Chesapeake wind energy plans pose challenge to Navy’s radar testing - Stripes
In the 400-foot-plus turbines that a wind energy company wants to build on his tree farm on Maryland’s Eastern Shore, Hall Coons sees a chance at a steady stream of income — and an opportunity to untether his economic fortunes from the ups and downs of the lumber market.
But to the radar system at the Navy base across the Chesapeake Bay, the spinning blades of the towering pylons would look like aircraft — and interfere with the test range where the Navy studies how its planes appear to enemy radar, military officials say.
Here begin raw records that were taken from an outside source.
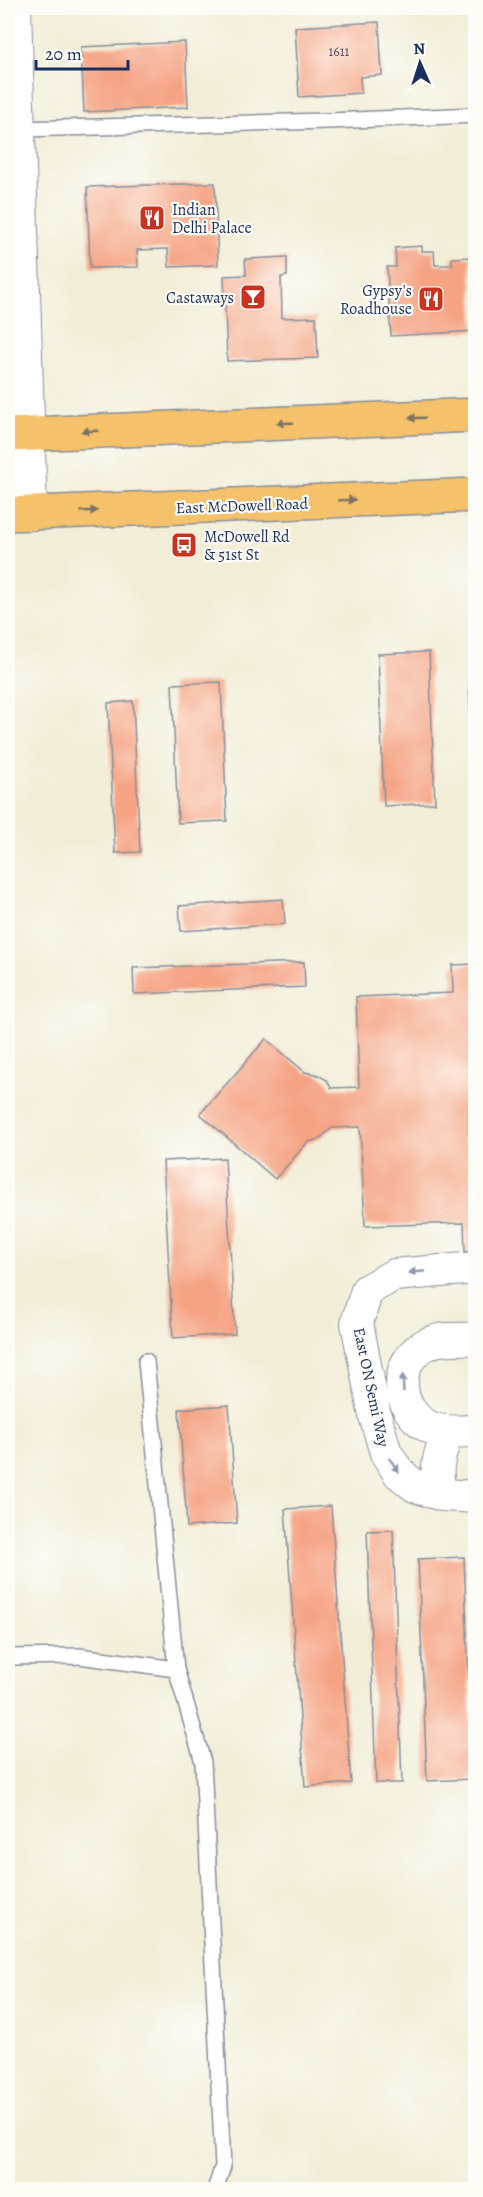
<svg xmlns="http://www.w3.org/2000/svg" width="483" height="2197" viewBox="0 0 483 2197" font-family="Alegreya,serif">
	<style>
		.building { fill: #f5a383 }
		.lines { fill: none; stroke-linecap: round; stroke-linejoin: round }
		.lane-casing { stroke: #868e9a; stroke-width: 18 }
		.street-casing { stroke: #868e9a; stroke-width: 34 }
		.primary-casing { stroke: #868e9a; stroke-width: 36 }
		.lane { stroke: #fff; stroke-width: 15 }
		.street { stroke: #fff; stroke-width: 32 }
		.primary { stroke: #f5c16b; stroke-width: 33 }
		.oneway { fill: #7d7164 }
		.oneway2 { fill: #8d97ae }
		.labels { text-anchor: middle; stroke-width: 4.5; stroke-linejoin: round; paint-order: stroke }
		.number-label { font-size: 14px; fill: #524c67 }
		.poi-label { font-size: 16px; fill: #1b2f5e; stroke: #fdfcf7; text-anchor: start }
		.street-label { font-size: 16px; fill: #1b2f5e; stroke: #fdfcf7 }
	</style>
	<rect width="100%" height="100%" fill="#fdfcf7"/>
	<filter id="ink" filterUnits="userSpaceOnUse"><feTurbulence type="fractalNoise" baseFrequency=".0167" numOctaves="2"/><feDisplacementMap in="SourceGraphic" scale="12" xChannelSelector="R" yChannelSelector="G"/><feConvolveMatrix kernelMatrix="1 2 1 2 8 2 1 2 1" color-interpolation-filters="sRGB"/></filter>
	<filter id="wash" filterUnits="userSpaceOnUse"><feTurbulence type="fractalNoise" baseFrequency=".008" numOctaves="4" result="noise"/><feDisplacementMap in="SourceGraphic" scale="24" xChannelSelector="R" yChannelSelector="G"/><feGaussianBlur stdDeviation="1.35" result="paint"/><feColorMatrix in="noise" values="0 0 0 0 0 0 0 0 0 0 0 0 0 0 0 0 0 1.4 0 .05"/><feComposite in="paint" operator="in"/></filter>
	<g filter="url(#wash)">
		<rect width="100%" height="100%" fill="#f2edd7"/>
		<g id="blocks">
			<path class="building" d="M379,22l3,53 -22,2 1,16 -62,4 -4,-70z
				M185,42l3,65 -104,5 -3,-65z
				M215,183l3,82 -49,2 -1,-18 -31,1 1,17 -48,1 -3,-81z
				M422,246v5h12l1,14h17v-7l18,-1 5,74 -84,5 -4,-69h9l-1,-19z
				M287,257v19l-6,1 1,41 34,-1 2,41 -91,3 -3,-85 22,-1 -1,-16z
				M429,652l6,151 -51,3 -6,-152z
				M221,682l6,139 -49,2 -6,-139z
				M469,684h7v106h-2z
				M133,701l7,151 -25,1 -7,-150z
				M283,899l2,25 -104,7 -2,-25z
				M304,962l1,25 -171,7 -1,-26z
				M476,964v287l-11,1 -1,-29 -99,3 -5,-99 -28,1 -13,11 -11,3 -33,37 -75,-65 66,-75 39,33 11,2 11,6 4,8 28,-1 -3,-90 97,-4 -1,-28z
				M225,1158l10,176 -62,4 -10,-177z
				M229,1405l8,118 -50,4 -8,-118z
				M331,1506l20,277 -46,4 -20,-278z
				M393,1530l9,253h-26l-9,-252z
				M464,1557l9,222 -46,2 -9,-222z"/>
		</g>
	</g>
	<g filter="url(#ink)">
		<use href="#blocks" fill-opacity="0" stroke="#868e9a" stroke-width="1.5"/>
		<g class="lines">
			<g class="lane-casing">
				<path id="lane" d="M20,129l308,-8 148,-6
					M146,1361l30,308
					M8,1657l71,-1 97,13 27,93 20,404 -8,24"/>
			</g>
			<g class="street-casing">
				<path id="street" d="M15,8l16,506
					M476,1268l-82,7 -27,15 -10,33 18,93 11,37 13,20 16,13 27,9 34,2
					M476,1339c-14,0 -34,-2 -47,4 -37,16 -35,67 0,84 14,7 32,4 47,4
					M442,1495c-9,-22 -3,-43 7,-63"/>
			</g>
			<g class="primary-casing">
				<path id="primary" d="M8,435l468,-20
					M8,514l468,-19"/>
			</g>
			<use href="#lane" class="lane"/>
			<use href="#street" class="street"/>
			<use href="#primary" class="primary"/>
		</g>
		<defs><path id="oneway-solid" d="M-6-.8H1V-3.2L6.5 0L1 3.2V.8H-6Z" transform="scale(1.5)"/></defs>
		<g class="oneway">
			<use href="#oneway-solid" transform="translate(417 418) rotate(178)"/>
			<use href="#oneway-solid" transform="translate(285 423) rotate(178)"/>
			<use href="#oneway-solid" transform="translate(90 431) rotate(178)"/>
			<use href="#oneway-solid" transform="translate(347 500) rotate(-2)"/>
			<use href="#oneway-solid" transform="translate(89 511) rotate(-2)"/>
		</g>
		<g class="oneway2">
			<use href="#oneway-solid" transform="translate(417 1272) rotate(175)"/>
			<use href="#oneway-solid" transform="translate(403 1383) rotate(-93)"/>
			<use href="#oneway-solid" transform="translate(394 1465) rotate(55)"/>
		</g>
	</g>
	<defs>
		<g id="restaurant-square" transform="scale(1.35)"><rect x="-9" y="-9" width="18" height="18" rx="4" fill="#c8321e" stroke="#fdfcf7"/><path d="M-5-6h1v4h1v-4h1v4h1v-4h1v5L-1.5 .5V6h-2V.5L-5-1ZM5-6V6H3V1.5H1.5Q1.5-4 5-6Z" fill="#fff"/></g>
		<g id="bar-square" transform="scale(1.35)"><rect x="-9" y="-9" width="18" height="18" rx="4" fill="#c8321e" stroke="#fdfcf7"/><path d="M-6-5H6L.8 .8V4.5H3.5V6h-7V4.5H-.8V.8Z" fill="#fff"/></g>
		<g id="bus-square" transform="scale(1.35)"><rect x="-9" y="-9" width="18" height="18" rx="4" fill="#c8321e" stroke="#fdfcf7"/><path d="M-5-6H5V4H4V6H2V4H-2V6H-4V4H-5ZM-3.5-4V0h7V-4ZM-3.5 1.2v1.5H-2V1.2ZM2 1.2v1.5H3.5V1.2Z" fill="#fff"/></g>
	</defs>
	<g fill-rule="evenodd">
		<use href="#restaurant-square" x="152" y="218"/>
		<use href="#bar-square" x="253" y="297"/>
		<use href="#restaurant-square" x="431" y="299"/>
		<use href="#bus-square" x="184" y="545"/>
	</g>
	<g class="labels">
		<g class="number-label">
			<text x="339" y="56">1611</text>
		</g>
		<g class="poi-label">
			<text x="172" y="215">Indian<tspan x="172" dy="18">Delhi Palace</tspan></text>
			<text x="412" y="296" text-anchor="end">Gypsy's<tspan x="412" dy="18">Roadhouse</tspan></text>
			<text x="234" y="303" text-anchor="end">Castaways</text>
			<text x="204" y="542">McDowell Rd<tspan x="204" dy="18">&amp; 51st St</tspan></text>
		</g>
		<g class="street-label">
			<text transform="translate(242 505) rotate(-2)" y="6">East McDowell Road</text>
			<text transform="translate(372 1387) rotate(78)" y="6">East ON Semi Way</text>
		</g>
	</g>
	<rect width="483" height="2197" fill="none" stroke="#fdfcf7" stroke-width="30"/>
	<g transform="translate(420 63) rotate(357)" stroke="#fdfcf7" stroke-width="4.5" paint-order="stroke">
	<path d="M0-4.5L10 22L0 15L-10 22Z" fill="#1b2f5e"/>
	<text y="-9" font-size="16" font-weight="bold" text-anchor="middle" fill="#1b2f5e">N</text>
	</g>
	<path d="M36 60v9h92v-9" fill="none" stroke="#1b2f5e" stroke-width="3"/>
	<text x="45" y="60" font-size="18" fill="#1b2f5e" stroke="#fdfcf7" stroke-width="4.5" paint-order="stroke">20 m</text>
</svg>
Plans to harness the winds that blow across the Eastern Shore for cheap, clean, renewable energy are arousing concern at Naval Air Station Patuxent River. And while the Defense Department does not have the authority to stop a project that interferes with the Navy’s tests, officials say the Pentagon could use its considerable influence to discourage or scale back wind farm development.
“We really don’t want to get to that point,” says Christopher Jarboe, who works to protect the test ranges at the base in Southern Maryland from encroaching development. “That’s why we’re trying to get the word out on our systems and what the impacts are.”
Two firms have filed paperwork to build wind farms in Somerset County, with scores of turbines reaching hundreds of feet into the sky to capture the currents that flow in from the bay. They are talking with dozens of farmers about leasing their land — and sharing the revenues from the power they generate.